# Notebook Summary

This notebook implements the Fourth Implementation of the telecom QA fine-tuning pipeline using LLaMA-2 with LoRA adapters. It follows an end-to-end process of dataset preparation, model training, and evaluation:

Dataset Preprocessing and Filtering

Parse raw JSONL data into context–question–answer triples.

Apply a sliding window chunking approach to ensure answer spans remain in the selected context even when sequences exceed the 2048-token limit.

Build LLaMA-2 style instruction prompts with strict formatting.

Save a filtered dataset, removing examples where answers are lost.

Golden Dataset Creation

Clean answers by removing artefacts (e.g., </s>).

Produce a high-quality “golden” dataset for training.

Model Fine-Tuning with LoRA

Load the golden dataset into HuggingFace Dataset objects and split into train/validation/test (90/5/5).

Tokenize with the LLaMA-2 tokenizer (max length 2048, EOS padding).

Configure 4-bit quantized LoRA adapters with gradient checkpointing and cosine LR scheduling.

Train for 6 epochs with evaluation per epoch, logging, and speed monitoring.

Save training curves (loss vs. steps) and the final fine-tuned model.

Evaluation and Inference

Reload the fine-tuned model for testing.

Generate predictions with custom post-processing (stopping criteria and answer cleaning).

Evaluate performance using SQuAD metrics (Exact Match, F1) along with ROUGE-L and BLEU for robustness.
== == ==
Requirement a: Copy out the lines of the extracted records from the one containing "name author: (Kunze) Ching" to the one containing "name author: P. Weber & W.W. Thomas", both included, without changing them.

Extracted records:
== == ==
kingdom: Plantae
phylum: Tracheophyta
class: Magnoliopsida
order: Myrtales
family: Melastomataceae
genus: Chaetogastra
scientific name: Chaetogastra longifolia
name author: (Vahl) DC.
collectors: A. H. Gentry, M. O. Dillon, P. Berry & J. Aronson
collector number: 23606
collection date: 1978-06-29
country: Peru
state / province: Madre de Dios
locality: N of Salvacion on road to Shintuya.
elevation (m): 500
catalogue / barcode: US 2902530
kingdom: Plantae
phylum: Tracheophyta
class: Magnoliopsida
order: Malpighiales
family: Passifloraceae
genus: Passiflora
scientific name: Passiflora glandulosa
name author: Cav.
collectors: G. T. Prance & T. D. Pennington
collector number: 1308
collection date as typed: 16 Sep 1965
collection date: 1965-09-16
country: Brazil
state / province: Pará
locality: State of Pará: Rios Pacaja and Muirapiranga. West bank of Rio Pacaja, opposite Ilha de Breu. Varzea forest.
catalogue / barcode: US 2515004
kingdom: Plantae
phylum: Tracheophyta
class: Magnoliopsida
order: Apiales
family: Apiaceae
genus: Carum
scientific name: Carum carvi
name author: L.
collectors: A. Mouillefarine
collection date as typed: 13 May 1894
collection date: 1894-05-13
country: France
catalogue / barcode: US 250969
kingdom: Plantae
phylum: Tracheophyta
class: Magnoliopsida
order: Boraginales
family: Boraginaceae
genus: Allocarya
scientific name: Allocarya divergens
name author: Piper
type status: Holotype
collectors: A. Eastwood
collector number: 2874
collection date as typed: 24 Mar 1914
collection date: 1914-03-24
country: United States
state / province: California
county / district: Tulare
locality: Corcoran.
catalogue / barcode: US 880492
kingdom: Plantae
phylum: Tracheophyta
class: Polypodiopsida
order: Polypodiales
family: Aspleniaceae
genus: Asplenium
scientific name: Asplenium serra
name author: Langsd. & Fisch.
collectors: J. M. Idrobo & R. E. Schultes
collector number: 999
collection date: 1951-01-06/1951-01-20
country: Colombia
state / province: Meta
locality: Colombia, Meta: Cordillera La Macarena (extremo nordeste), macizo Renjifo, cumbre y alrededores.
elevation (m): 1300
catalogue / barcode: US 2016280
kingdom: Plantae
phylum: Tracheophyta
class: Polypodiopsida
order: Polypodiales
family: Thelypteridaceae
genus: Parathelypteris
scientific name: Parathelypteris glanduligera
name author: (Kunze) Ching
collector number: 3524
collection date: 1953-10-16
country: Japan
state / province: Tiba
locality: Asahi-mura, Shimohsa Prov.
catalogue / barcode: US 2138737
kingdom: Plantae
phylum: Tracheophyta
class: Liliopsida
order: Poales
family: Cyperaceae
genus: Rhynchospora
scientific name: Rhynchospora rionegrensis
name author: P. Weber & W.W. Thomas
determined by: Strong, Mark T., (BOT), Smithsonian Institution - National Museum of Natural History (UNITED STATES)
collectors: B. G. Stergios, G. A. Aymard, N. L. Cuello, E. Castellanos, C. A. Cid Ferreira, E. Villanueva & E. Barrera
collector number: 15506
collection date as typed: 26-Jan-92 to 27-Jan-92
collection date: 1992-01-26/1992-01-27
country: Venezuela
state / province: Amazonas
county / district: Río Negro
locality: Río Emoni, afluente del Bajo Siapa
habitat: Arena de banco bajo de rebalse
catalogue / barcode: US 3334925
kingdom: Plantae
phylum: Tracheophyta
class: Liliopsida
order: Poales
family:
== == ==
Requirement b: In the notebook summary, shorten the paragraph beginning "This notebook implements the Fourth Implementation" to a single brief sentence that keeps its main facts.

Task solution a:
name author: (Kunze) Ching
collector number: 3524
collection date: 1953-10-16
country: Japan
state / province: Tiba
locality: Asahi-mura, Shimohsa Prov.
catalogue / barcode: US 2138737
kingdom: Plantae
phylum: Tracheophyta
class: Liliopsida
order: Poales
family: Cyperaceae
genus: Rhynchospora
scientific name: Rhynchospora rionegrensis
name author: P. Weber & W.W. Thomas

Task solution b: The notebook runs the Fourth Implementation of a telecom QA fine-tuning pipeline with LLaMA-2 and LoRA adapters, covering dataset preparation, model training and evaluation from end to end.